Americans overwhelmingly support the idea of a safety net, and might not object to even SSDI’s large bill if those payments all went to those truly unable to work because of disability.  Yet a recently released report by Senator Tom Coburn, the ranking member of the Permanent Subcommittee on Investigations, suggests that’s not the case.  His committee examined 300 cases of Americans who were awarded Social Security disability benefits and determined that more than one quarter received benefits based on “insufficient, contradictory, or incomplete evidence.”

Those tempted to dismiss the report of a leading conservative Senator known for being unforgiving of government waste should note that the SSA also concluded in an internal review that 22 percent of disability awards made by Administrative Law Judges had errors and used incomplete evidence.

Eliminating all fraud within programs like SSDI may be impossible, and reasonable people can disagree about when a case reaches the threshold of complete disability.  Yet it is clear that SSDI’s problems go beyond different shades of grey.  Senator Coburn’s report notes that in three years, one judge in Oklahoma City decided 5,400 cases, approving more than 90 percent of them, and granted what will amount to more than $1.6 billion in lifetime federal benefits.

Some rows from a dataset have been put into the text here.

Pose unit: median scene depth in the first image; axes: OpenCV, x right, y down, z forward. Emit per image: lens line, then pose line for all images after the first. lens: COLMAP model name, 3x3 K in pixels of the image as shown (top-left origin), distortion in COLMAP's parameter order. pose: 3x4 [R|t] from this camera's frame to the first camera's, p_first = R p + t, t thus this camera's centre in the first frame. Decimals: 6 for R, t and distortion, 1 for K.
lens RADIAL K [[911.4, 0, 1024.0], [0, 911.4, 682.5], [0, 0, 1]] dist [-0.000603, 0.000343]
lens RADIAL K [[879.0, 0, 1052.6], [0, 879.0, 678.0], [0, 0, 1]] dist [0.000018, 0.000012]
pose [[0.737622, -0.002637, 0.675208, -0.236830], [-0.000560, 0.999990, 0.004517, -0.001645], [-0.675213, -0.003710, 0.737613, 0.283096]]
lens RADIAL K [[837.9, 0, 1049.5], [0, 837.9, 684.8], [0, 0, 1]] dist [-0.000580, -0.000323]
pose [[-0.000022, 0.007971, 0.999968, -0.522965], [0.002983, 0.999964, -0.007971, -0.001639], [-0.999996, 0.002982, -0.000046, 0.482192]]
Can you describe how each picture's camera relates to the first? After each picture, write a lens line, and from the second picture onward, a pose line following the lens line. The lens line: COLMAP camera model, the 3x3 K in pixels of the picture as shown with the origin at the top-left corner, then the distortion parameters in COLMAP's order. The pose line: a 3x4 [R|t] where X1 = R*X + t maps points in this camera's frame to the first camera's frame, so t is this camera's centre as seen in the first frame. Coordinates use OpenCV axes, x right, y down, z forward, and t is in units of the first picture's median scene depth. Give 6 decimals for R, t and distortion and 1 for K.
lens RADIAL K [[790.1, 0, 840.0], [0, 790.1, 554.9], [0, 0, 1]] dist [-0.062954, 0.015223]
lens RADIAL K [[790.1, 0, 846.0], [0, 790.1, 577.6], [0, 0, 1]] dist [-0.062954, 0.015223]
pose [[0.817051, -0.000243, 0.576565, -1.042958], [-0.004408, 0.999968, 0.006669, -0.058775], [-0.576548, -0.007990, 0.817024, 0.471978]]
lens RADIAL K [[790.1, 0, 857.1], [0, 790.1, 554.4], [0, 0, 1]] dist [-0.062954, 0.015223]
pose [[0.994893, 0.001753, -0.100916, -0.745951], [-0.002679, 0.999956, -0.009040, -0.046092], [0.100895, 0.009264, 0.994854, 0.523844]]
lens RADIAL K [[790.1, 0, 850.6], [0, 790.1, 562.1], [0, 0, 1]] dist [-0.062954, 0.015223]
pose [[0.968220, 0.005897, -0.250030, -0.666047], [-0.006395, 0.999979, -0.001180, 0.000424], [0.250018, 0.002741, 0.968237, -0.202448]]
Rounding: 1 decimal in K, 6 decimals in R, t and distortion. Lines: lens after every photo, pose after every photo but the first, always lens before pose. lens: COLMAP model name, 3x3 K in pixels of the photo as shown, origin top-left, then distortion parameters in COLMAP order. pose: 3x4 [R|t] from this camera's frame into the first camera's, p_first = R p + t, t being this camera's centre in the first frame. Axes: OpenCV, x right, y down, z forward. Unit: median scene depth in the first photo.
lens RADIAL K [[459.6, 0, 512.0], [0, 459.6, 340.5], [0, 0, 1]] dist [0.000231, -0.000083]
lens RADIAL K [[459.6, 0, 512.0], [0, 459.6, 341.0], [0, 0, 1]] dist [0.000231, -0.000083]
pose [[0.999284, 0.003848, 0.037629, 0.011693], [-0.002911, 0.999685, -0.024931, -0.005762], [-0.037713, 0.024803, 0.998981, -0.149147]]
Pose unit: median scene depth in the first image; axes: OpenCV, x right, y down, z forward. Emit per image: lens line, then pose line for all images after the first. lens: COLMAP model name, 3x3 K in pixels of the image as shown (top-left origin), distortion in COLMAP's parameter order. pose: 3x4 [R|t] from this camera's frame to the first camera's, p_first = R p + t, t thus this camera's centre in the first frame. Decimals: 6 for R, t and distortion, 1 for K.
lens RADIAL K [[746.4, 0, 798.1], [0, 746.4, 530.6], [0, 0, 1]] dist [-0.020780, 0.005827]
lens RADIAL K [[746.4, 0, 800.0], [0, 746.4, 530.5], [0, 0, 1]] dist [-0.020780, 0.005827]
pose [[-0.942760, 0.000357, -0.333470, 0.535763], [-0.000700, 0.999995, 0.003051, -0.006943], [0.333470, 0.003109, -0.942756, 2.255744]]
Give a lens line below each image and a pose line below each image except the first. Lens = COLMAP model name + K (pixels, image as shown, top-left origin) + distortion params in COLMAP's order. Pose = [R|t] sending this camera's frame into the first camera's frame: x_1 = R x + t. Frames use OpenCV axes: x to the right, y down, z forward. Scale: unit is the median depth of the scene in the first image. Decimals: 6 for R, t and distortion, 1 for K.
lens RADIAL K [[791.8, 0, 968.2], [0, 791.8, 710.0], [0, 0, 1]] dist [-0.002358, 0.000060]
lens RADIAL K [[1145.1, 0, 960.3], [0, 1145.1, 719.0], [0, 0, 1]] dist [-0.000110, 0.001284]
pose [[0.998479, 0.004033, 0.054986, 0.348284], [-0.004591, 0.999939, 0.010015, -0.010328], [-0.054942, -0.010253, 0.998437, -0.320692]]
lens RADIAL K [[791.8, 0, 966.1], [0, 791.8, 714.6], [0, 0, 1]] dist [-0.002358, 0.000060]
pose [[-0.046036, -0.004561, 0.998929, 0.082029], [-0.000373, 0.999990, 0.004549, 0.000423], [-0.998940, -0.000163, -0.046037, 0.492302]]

The sloppy process used to determine Social Security disability eligibility should alarm taxpayers given that the lifetime cost of each award averages $300,000.  The life-time costs are so high because once on, few leave the program’s rolls.  More than half of those matriculating from SSDI in 2011 left because they had reached full retirement age, and therefore transferred onto traditional Social Security benefits.  Just 3.6 percent left because of medical improvement, and 6.1 percent returned to work.

This last finding—that few ever return to work—is particularly concerning.  When the disability program was launched in 1956, President Eisenhower described its purpose as “to help rehabilitate the disabled so that they may return to useful employment,” as well as to “advance the economic security of the American people.” Yet SSDI falls sorely short on that first measure.  Even the progressive think tank, Center for American Progress, criticized SSDI for providing “strong incentives to applicants and beneficiaries to remain permanently out of the workforce.”

Most Americans want more than to live on government’s dime.  Most want good jobs so they can support themselves and start climbing the economic ladder.  Safety net programs like SSDI should be reviewed and reformed so that they aid in that process, providing support for those truly in need, while protecting the interests of taxpayers and encouraging independence.

Carrie Lukas is the managing director of the Independent Women’s Forum.